Maybe in line with the refusal of being considered as second-order citizens, the different constituencies of Poland, Hungary and Slovakia supported the authoritarian tendencies of their leaderships. Czech Republic with its huge grounding of fights for democracy was the last hope, but the electoral success of ANO and its billionaire leader Andrej Bobis seem to lead Czech Republic on a different direction. Several political commentators compared Mr. Bobis to the US President Donald Trump, underlining his egoistic and selfish manners, far from being a true representative of the Czech instances… but everything will have an answer in the near future.
Mr. Bobis built its own empire in agricultural industry, and now he owns several newspapers and a radio station. His political history is full of spots: he was removed as minister of finance, in May this year, after an allegation of tax fraud. Further investigations proved he got illegally subsidies from the European Union and spent the amount on one of his hotels.
As far as the public opinion is concerned, Mr. Bobis is a winner. He is actually much more than a winner, he is the voice of the Czech people. A common man, an outsider, against those who made of the Czech politics something closed, impervious and profoundly elitist – in defiance of those democratic institutions within which they seated until recently.

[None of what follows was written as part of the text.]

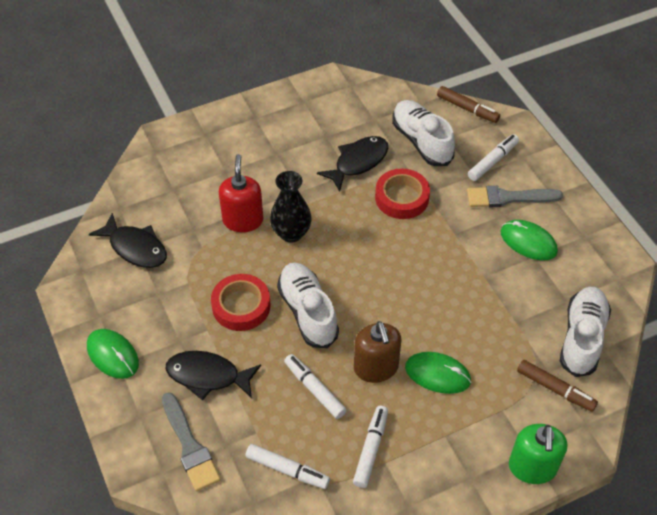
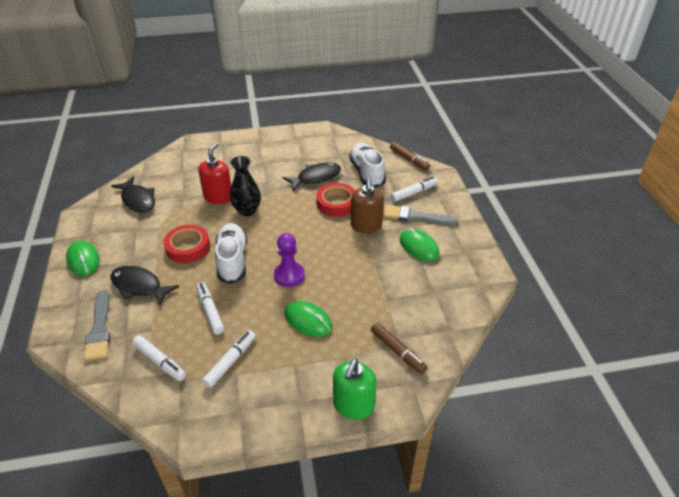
camera: 15 degrees right, 10 degrees down
brown soap dispenser [354,321,402,383] -> brown soap dispenser moved to [351,178,384,233]
white shoe [560,287,611,377] -> none
none -> purple pawn [274,233,305,287]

The outsider who becomes an insider. A famous as common story in this historical period, throughout the globe. Many different countries share in facts this old-same story, independently of their own political background or economic performance. This is in facts a social response to a kind of politics believed too far from the people, too unreliable, too inconclusive, and sometimes corrupted.
After thirty years from the Velvet revolution in 1989, a billionaire chauvinist and populist put his hands on the Czech heritage of freedom and democracy.
It is considerably understandable the local dissatisfaction for the EU’s performance in the region. There was loud enthusiasm when the four countries of the Visegrad Group entered the EU for the very first time, thirteen years ago, because they found a solution for their own political and economic stability. On the contrary, they only got legal bounds and constraints entering a club that would have soon stumbled in a deep financial crisis, and later on struggling with huge migrant flows coming from the violent peripheries of the globe – this is what the people think. Their desires of freedom and stability turned into fear of insecurity and instability.